┌──

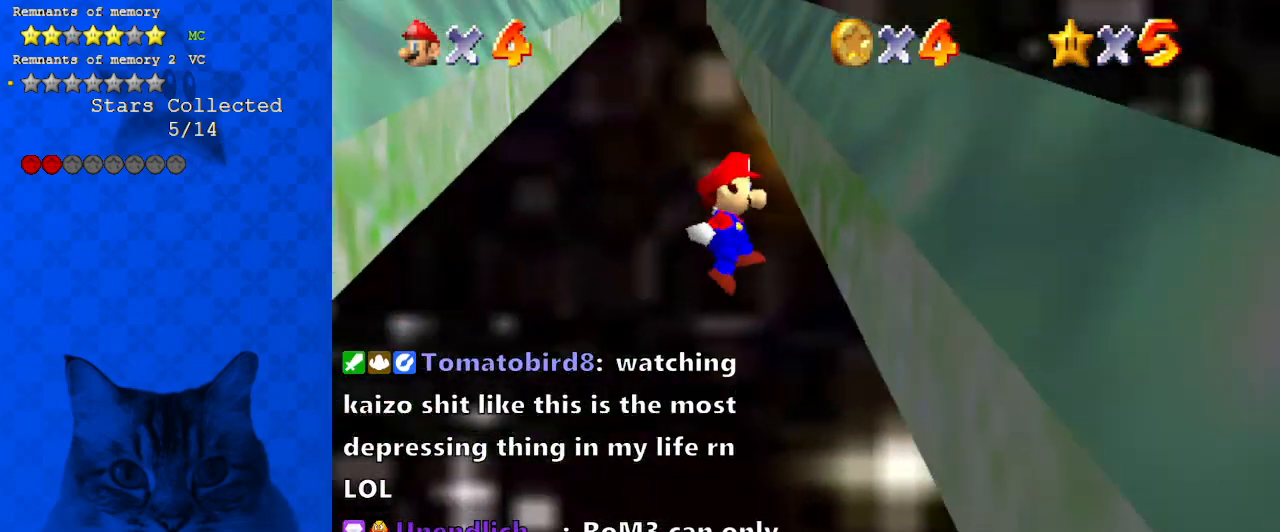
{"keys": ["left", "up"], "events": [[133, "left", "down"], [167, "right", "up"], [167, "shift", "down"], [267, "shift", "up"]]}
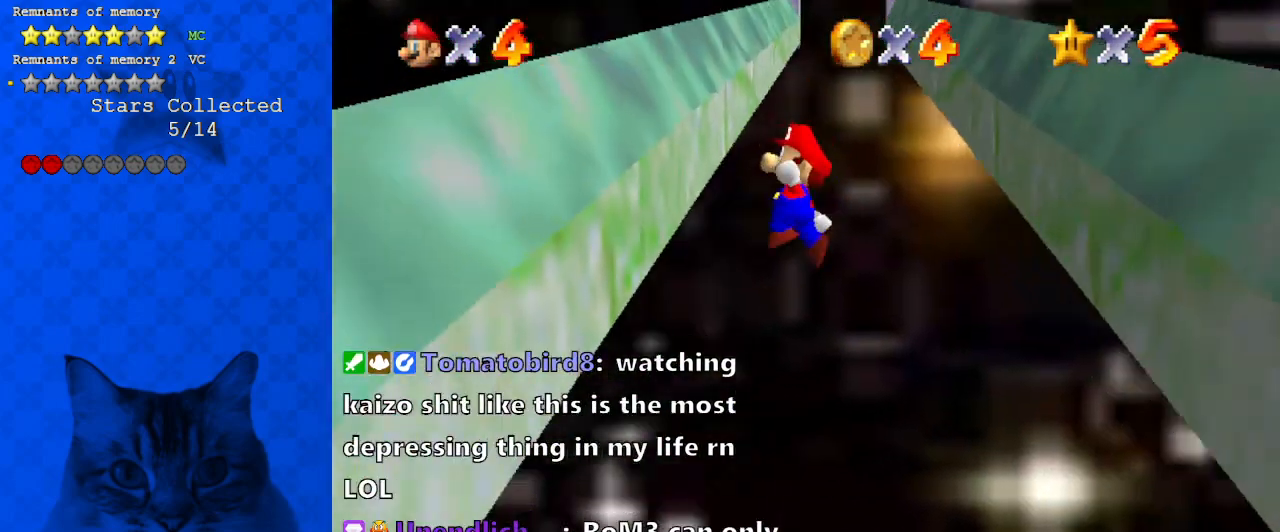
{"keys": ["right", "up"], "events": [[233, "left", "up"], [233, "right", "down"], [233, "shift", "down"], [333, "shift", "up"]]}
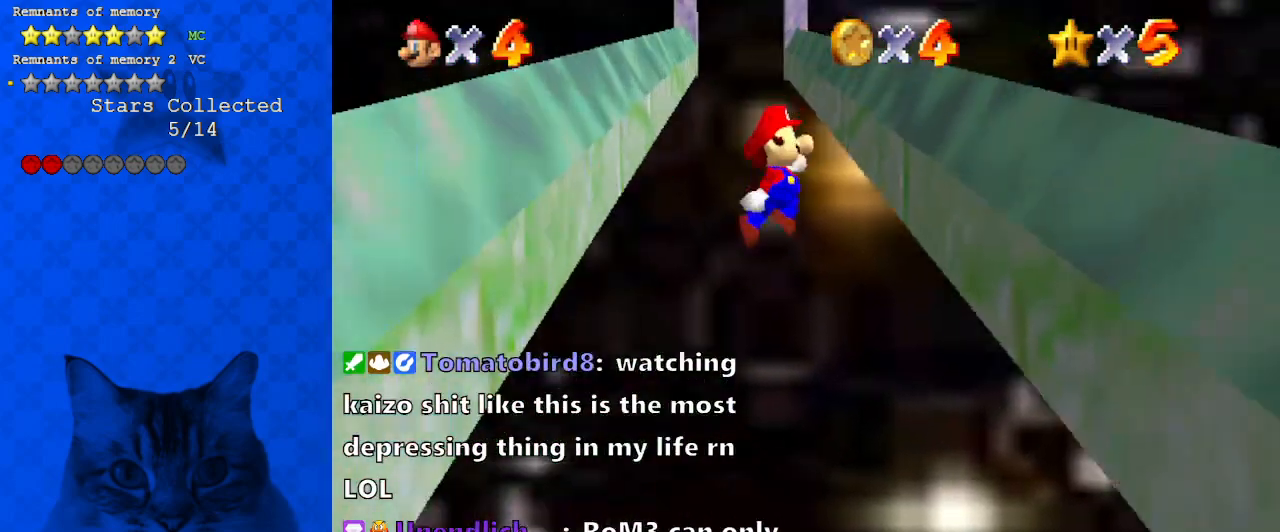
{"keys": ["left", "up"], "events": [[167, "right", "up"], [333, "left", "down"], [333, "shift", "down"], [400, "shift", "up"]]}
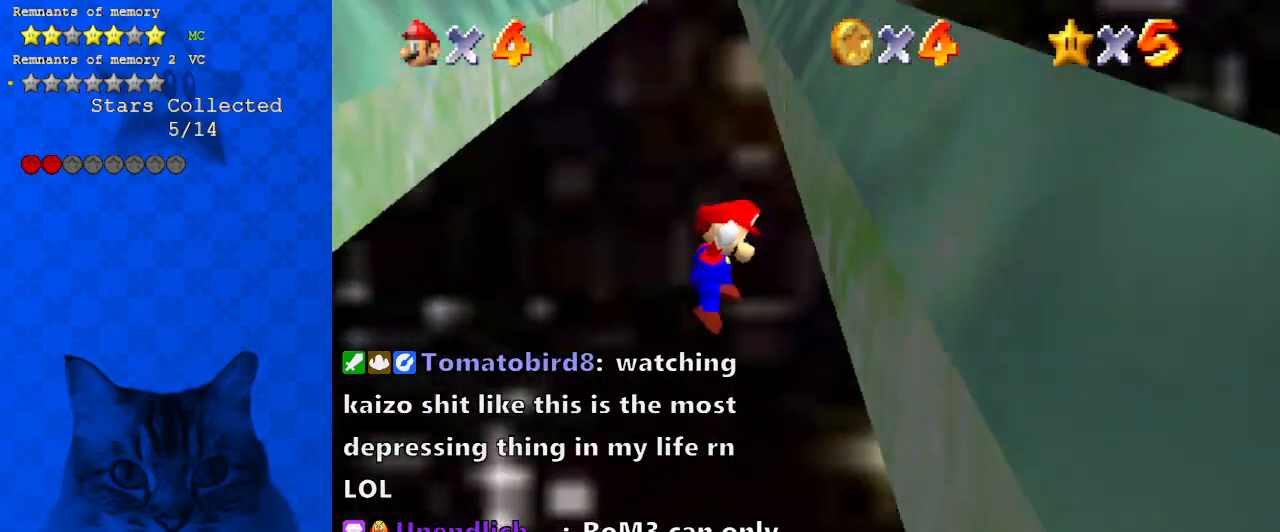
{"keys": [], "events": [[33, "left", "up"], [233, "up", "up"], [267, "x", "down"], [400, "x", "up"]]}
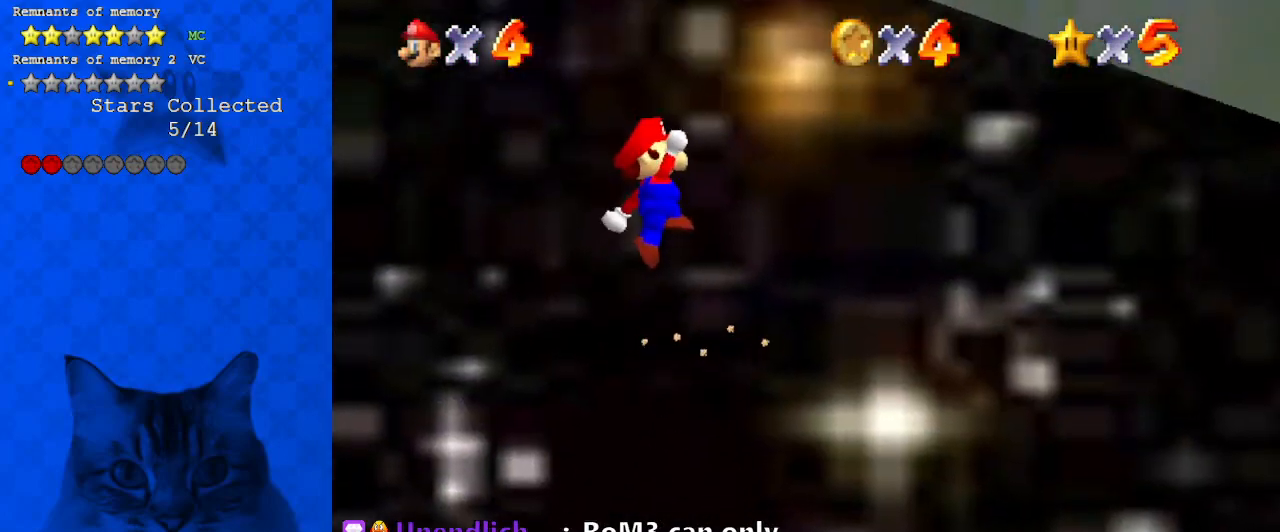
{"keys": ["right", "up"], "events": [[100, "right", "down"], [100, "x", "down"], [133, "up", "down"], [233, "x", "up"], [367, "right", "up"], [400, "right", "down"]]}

└──

=== Problem description ===
The material above must be reproduced line for line, with the images omitted.

=== Solution for this exercise ===
{"keys": ["left", "up"], "events": [[133, "left", "down"], [167, "right", "up"], [167, "shift", "down"], [267, "shift", "up"]]}
{"keys": ["right", "up"], "events": [[233, "left", "up"], [233, "right", "down"], [233, "shift", "down"], [333, "shift", "up"]]}
{"keys": ["left", "up"], "events": [[167, "right", "up"], [333, "left", "down"], [333, "shift", "down"], [400, "shift", "up"]]}
{"keys": [], "events": [[33, "left", "up"], [233, "up", "up"], [267, "x", "down"], [400, "x", "up"]]}
{"keys": ["right", "up"], "events": [[100, "right", "down"], [100, "x", "down"], [133, "up", "down"], [233, "x", "up"], [367, "right", "up"], [400, "right", "down"]]}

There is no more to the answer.